To help students learn about the state judicial branch, state Supreme Court Justice Dan Biles speaks to social studies teacher Angie DalBello's Constitutional Law class Wednesday, March 30.

Justin Curto, Mill Valley News editor-in-chief

State Supreme Court Justice Dan Biles spoke about the state court system and his experiences on the Supreme Court to social studies teacher Angie DalBello’s Constitutional Law class Wednesday, March 30.

Biles said he speaks to students frequently. This time was a bit different, though, as his daughter, senior Claire Biles, has DalBello for Constitutional Law.

“I knew if I didn’t [ask], I would regret it, because, I mean, what an amazing resource to have,” DalBello said. “[With] him as a father of one of my students, how could I not ask?”

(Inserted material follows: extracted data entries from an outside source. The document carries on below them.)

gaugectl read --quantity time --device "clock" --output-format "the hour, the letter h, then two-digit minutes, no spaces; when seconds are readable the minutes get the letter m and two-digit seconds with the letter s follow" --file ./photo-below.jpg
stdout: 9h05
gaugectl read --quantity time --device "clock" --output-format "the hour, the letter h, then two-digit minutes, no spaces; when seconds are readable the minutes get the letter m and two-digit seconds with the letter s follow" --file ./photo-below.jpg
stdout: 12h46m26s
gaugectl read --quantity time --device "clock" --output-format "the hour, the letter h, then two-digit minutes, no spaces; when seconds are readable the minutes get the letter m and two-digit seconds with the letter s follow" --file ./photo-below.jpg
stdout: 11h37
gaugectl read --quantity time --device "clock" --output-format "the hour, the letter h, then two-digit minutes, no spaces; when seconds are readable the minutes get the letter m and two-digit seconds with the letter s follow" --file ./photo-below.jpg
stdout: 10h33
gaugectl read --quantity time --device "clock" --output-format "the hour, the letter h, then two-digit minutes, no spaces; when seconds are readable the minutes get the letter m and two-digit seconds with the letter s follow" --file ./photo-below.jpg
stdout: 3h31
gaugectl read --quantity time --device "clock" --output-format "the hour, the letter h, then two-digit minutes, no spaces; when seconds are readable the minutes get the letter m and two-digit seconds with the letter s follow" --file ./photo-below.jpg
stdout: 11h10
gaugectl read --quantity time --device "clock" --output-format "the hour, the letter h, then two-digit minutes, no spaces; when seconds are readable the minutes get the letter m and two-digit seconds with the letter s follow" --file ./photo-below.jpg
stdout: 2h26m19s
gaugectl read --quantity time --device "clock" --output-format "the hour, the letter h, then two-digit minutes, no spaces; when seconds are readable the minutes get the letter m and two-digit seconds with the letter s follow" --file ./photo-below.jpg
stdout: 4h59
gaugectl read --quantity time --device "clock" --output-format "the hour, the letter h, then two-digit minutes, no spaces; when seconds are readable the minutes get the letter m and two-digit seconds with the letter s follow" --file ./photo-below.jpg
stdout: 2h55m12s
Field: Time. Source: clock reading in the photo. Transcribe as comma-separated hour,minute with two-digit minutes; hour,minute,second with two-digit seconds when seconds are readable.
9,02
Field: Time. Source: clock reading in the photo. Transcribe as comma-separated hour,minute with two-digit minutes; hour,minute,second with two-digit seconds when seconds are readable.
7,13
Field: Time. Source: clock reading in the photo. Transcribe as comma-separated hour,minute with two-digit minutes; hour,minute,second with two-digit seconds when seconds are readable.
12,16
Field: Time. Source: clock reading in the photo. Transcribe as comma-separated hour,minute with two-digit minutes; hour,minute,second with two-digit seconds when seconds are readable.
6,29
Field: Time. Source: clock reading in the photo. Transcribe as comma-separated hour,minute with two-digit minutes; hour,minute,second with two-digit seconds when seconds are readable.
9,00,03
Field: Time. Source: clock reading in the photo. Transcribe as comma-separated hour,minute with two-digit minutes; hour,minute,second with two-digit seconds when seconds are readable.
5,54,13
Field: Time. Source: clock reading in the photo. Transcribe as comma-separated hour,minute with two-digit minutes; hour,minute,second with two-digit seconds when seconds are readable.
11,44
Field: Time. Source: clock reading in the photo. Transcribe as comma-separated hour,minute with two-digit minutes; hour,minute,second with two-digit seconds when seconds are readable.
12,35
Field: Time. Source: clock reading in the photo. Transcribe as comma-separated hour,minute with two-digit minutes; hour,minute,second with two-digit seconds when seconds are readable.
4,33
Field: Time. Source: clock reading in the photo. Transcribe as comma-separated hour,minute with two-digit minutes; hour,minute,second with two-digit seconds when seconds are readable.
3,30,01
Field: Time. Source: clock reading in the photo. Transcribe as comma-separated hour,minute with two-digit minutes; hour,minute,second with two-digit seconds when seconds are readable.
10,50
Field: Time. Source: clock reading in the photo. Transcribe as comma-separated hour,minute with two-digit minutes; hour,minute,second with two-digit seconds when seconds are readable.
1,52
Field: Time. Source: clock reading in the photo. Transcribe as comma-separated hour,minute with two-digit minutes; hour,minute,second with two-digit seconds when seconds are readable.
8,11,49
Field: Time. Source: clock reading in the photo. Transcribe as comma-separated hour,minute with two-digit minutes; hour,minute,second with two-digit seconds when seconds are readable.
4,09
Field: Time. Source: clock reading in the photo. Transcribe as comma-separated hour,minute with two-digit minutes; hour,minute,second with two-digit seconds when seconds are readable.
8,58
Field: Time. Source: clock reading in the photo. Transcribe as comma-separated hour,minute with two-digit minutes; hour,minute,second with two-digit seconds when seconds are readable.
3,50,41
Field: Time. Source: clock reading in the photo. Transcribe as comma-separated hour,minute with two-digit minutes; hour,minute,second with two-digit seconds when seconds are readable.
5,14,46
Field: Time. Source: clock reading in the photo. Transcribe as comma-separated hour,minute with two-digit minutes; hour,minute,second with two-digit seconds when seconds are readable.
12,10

Biles touched on a variety of legal topics, including the structure of the state courts, the process for selecting judges and the history of the judicial branch’s power.

What an amazing resource to have. [With] him as a father of one of my students, how could I not ask?”

— social studies teacher Angie DalBello

“I try to remind them, basically, about fifth-grade civics, and about separation of powers and branches of government, and how each of them relates to the other, and how courts play a role,” Biles said.

For senior Virginia Smith, hearing about the judicial branch from someone involved in it made it easier to understand.

“I really liked kind of learning more about the court system, just because that’s always been kind of confusing for me,” Smith said.

Smith also said it was interesting to learn what influences Biles’ judgement on cases.

“I had never really thought, like, what they thought about cases and their moral opinions, how that played into the case,” Smith said.

Though he can’t always talk about judging current cases, Biles said he does enjoy when students ask him questions during presentations.

“It’s always raising something you hadn’t thought about before,” Biles said. “Sometimes you can’t answer the questions because it concerns a pending case, but we can usually find a way to work around that part of it and at least get a teachable moment out of it.”

Social studies classes tend to focus on the federal level, so DalBello said having Biles speak allowed her to incorporate learning about the state judicial branch as well.

“Quite honestly, even though I’ve been teaching government or constitutional law for almost 17 years, we don’t study a lot of what happens in our state,” DalBello said. “Most of what we learn … is all kind of the federal government or U.S. Supreme Court decisions and how that process works. So, to understand it here in our own state is important.”

In the end, Biles said he particularly enjoyed being able to speak to students at the school because of his family’s connection to it.

“Claire’s gone through school here, my oldest daughter Allison went through school here,” Biles said. “So, it’s a delight to be here.”